PASSAGE SHOWN:
┌────────

A Kalman filter is a sophisticated kind of linear filter used in missiles, drones, moon landers, self-landing rocket boosters, and Segway scooters. A non-linear approximation is called an Extended Kalman Filter. I learned about Kalman filters as an electrical engineering student in control theory class.
Regarding knowing the altitude in order to be able to estimate speed using optical flow
While absolute ground speed estimation is tricky because there-s an unknown wind speed component to it, it is easy to estimate speed variation, e.g. when the aircraft accelerates or decelerates, variance of speed over a short period (a few seconds) can be computed from IMU, sensed from airspeed sensor or other means e.g. inferred from propeller rpm, craft attitude and air density (temperature, pressure) measured during some initial calibration flights.
Then if the robot knows its speed increased with e.g, 2m/s between Ta and Tb it has (Va, Oa) and (Vb, Ob), where Oa, Ob is optical flow measured "magnitude" at points a and b, Va is unknown velocity at Ta and Vb = Va+2m/s. While the ratio Ob/Oa can also be measured, then Va can be inferred, simply because in horizontal flight optical flow measured vertically under the craft is proportional to ground speed.
All this assumes the craft also maintains fixed altitude or uses some means to measure variance in altitude between Ta and Tb (IMU, altimeter) and account for it too.
I recall that in sailing when one's own boat is in motion and another boat is seen as "staying" at the same horizon angle relative to your boat's moving direction, then you are on a collision course. Even when the other boat is stationary, this simple visual clue means your boat is for some reason spiraling towards it and will eventually collide. The exception is when both ships have straight parallel paths with exact same speed but that's quite improbable. I think this could be a simple landing strategy to use when the "insect" is able to visually track the desired landing spot - somehow keep the optical flow of the target at zero or close.

└────────

COLLECTED DATA:

┌────────

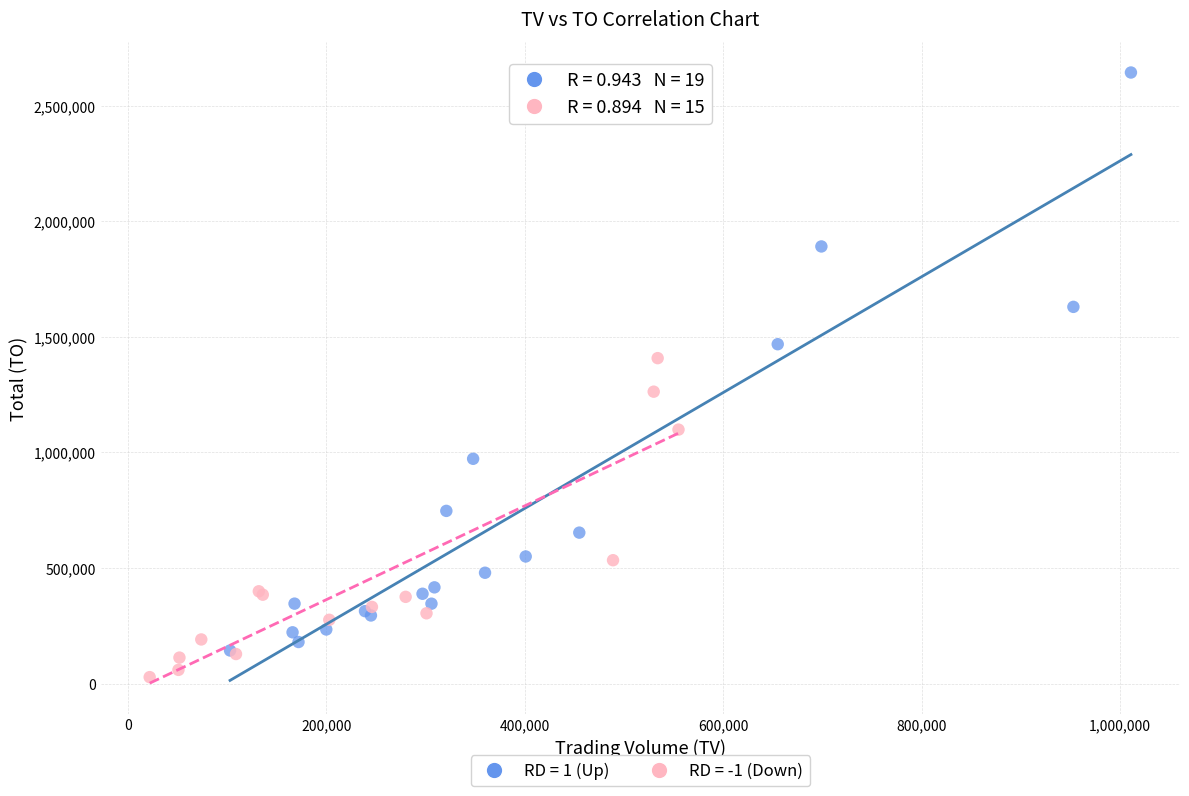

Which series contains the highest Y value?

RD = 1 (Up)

└────────

TASK TO COMPLETE:
Please translate this sentence from the passage on Kalman filters and optical flow into Spanish: "I learned about Kalman filters as an electrical engineering student in control theory class."

PROBLEM SOLUTION:
Aprendí sobre los filtros de Kalman como estudiante de ingeniería eléctrica en la clase de teoría de control.